Edit Per David's answer, the sequence $(\mu_n)$ appears to be given by $$ \mu_n := \left\{\begin{array}{cl}2, & n = 1\\ 4, & n = 2\\ \Sigma_n, & n > 2 \end{array}\right. , $$ and $(\Sigma_n)$ itself appears in the OEIS as sequence A008475.
If $n > 2$, then $\mu_n$ is the sum of the prime powers appearing in the decomposition of $n$.
$D_{2n}$ is embeddable in $S_k$ if and only if the following things happen: (1) We can find an element $\sigma$ of order $n$ in $S_k$. (2) We can find an element $\tau$ of order $2$ in $S_k$ such that $\tau \sigma \tau^{-1} = \sigma^{-1}.$
(3) $\tau$ is not a power of $\sigma$. (But (3) follows from (2) if $n > 2$, since otherwise $\tau$ would commute with $\sigma$, so we would have $\sigma = \sigma^{-1}$.)

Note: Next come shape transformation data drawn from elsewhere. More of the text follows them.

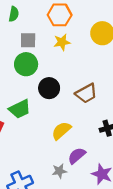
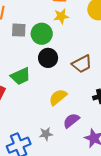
gray square: (28, 40) -> (19, 30), moved
green circle: (26, 64) -> (42, 34), moved
gray star: (59, 171) -> (46, 134), moved

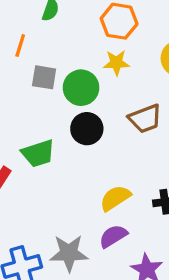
brown trapezoid: (82, 64) -> (145, 119), moved
yellow semicircle: (58, 97) -> (115, 198), moved
gray star: (46, 134) -> (69, 253), size x1.6

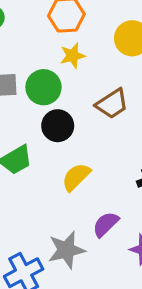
yellow semicircle: (115, 198) -> (76, 177), moved

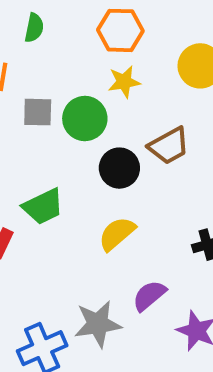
black circle: (58, 126) -> (119, 168), moved

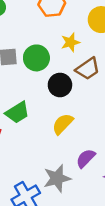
yellow star: (124, 82) -> (70, 42), moved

The order of an element $\sigma$ is the lcm of its cycle lengths. Say the order of $\sigma$ is $n$, and $\sigma$ moves as few elements as possible. Clearly, no prime factor can appear in the length of more than one cycle of $\sigma$. (If a factor $p^a$ appears in one cycle to a lower power than in another, simply divide the length of that cycle by $p^a$ to get a shorter permutation $\sigma$ without changing the lcm of its cycle lengths.) Also, each cycle must have prime power order, for if a cycle had length $ab$ with $a$ and $b$ relatively prime (and $> 1$), we could replace the cycle with two cycles of respective lengths $a$ and $b$ to obtain a shorter $\sigma$. Consequently the best we can do is have $\sigma$ with cycle lengths each of the prime power factors of $n$.
The only problem now is to show that $\tau$ can be chosen without increasing $k$. If one of the cycles in $\sigma$ is $(a_1, a_2, \dots, a_r)$, then let $\tau(a_1) = a_r$, $\tau(a_2) = a_{r-1}$, ..., $\tau(a_r) = a_1$. Define $\tau$ this way on each of the orbits of $\sigma$. Then $\tau$ has order $2$ and $\tau \sigma \tau^{-1} = \sigma^{-1}$.